> **What you will do**
Reproduce all the items below with "Fromage" swapped for "Cheese", keeping every other part the same.

> **Extracted data**
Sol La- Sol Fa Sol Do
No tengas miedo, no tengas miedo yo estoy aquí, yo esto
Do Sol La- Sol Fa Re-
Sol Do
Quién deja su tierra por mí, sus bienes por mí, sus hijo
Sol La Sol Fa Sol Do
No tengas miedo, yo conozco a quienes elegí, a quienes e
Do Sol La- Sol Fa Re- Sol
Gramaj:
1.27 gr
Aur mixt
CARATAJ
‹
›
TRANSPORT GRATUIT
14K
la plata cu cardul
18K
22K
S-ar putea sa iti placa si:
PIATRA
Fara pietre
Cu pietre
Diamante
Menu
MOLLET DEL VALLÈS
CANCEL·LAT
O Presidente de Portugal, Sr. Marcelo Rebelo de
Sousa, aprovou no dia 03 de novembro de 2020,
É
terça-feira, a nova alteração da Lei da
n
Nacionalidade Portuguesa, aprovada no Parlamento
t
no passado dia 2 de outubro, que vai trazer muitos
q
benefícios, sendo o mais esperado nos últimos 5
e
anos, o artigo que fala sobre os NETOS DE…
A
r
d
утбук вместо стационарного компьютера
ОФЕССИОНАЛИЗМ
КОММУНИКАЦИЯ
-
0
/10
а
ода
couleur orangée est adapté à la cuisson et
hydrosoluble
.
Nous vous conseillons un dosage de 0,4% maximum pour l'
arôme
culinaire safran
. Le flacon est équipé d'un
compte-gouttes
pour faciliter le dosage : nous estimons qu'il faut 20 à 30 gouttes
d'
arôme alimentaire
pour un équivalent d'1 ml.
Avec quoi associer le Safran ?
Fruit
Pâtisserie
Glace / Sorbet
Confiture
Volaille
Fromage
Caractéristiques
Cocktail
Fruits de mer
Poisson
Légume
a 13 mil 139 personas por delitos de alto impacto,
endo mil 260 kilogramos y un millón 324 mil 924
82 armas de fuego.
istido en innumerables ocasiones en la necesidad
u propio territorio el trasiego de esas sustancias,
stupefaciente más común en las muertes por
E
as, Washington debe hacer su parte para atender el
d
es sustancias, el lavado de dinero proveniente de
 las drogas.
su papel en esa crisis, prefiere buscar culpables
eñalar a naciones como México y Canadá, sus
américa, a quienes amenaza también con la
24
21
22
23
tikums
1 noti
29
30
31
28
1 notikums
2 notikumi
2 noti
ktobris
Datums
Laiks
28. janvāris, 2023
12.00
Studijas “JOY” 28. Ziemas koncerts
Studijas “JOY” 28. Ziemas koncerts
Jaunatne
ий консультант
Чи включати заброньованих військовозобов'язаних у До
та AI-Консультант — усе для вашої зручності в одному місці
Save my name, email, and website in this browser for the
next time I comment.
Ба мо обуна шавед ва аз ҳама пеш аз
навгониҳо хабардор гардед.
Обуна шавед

> **Solution to the problem**
Sol La- Sol Fa Sol Do
No tengas miedo, no tengas miedo yo estoy aquí, yo esto
Do Sol La- Sol Fa Re-
Sol Do
Quién deja su tierra por mí, sus bienes por mí, sus hijo
Sol La Sol Fa Sol Do
No tengas miedo, yo conozco a quienes elegí, a quienes e
Do Sol La- Sol Fa Re- Sol
Gramaj:
1.27 gr
Aur mixt
CARATAJ
‹
›
TRANSPORT GRATUIT
14K
la plata cu cardul
18K
22K
S-ar putea sa iti placa si:
PIATRA
Fara pietre
Cu pietre
Diamante
Menu
MOLLET DEL VALLÈS
CANCEL·LAT
O Presidente de Portugal, Sr. Marcelo Rebelo de
Sousa, aprovou no dia 03 de novembro de 2020,
É
terça-feira, a nova alteração da Lei da
n
Nacionalidade Portuguesa, aprovada no Parlamento
t
no passado dia 2 de outubro, que vai trazer muitos
q
benefícios, sendo o mais esperado nos últimos 5
e
anos, o artigo que fala sobre os NETOS DE…
A
r
d
утбук вместо стационарного компьютера
ОФЕССИОНАЛИЗМ
КОММУНИКАЦИЯ
-
0
/10
а
ода
couleur orangée est adapté à la cuisson et
hydrosoluble
.
Nous vous conseillons un dosage de 0,4% maximum pour l'
arôme
culinaire safran
. Le flacon est équipé d'un
compte-gouttes
pour faciliter le dosage : nous estimons qu'il faut 20 à 30 gouttes
d'
arôme alimentaire
pour un équivalent d'1 ml.
Avec quoi associer le Safran ?
Fruit
Pâtisserie
Glace / Sorbet
Confiture
Volaille
Cheese
Caractéristiques
Cocktail
Fruits de mer
Poisson
Légume
a 13 mil 139 personas por delitos de alto impacto,
endo mil 260 kilogramos y un millón 324 mil 924
82 armas de fuego.
istido en innumerables ocasiones en la necesidad
u propio territorio el trasiego de esas sustancias,
stupefaciente más común en las muertes por
E
as, Washington debe hacer su parte para atender el
d
es sustancias, el lavado de dinero proveniente de
 las drogas.
su papel en esa crisis, prefiere buscar culpables
eñalar a naciones como México y Canadá, sus
américa, a quienes amenaza también con la
24
21
22
23
tikums
1 noti
29
30
31
28
1 notikums
2 notikumi
2 noti
ktobris
Datums
Laiks
28. janvāris, 2023
12.00
Studijas “JOY” 28. Ziemas koncerts
Studijas “JOY” 28. Ziemas koncerts
Jaunatne
ий консультант
Чи включати заброньованих військовозобов'язаних у До
та AI-Консультант — усе для вашої зручності в одному місці
Save my name, email, and website in this browser for the
next time I comment.
Ба мо обуна шавед ва аз ҳама пеш аз
навгониҳо хабардор гардед.
Обуна шавед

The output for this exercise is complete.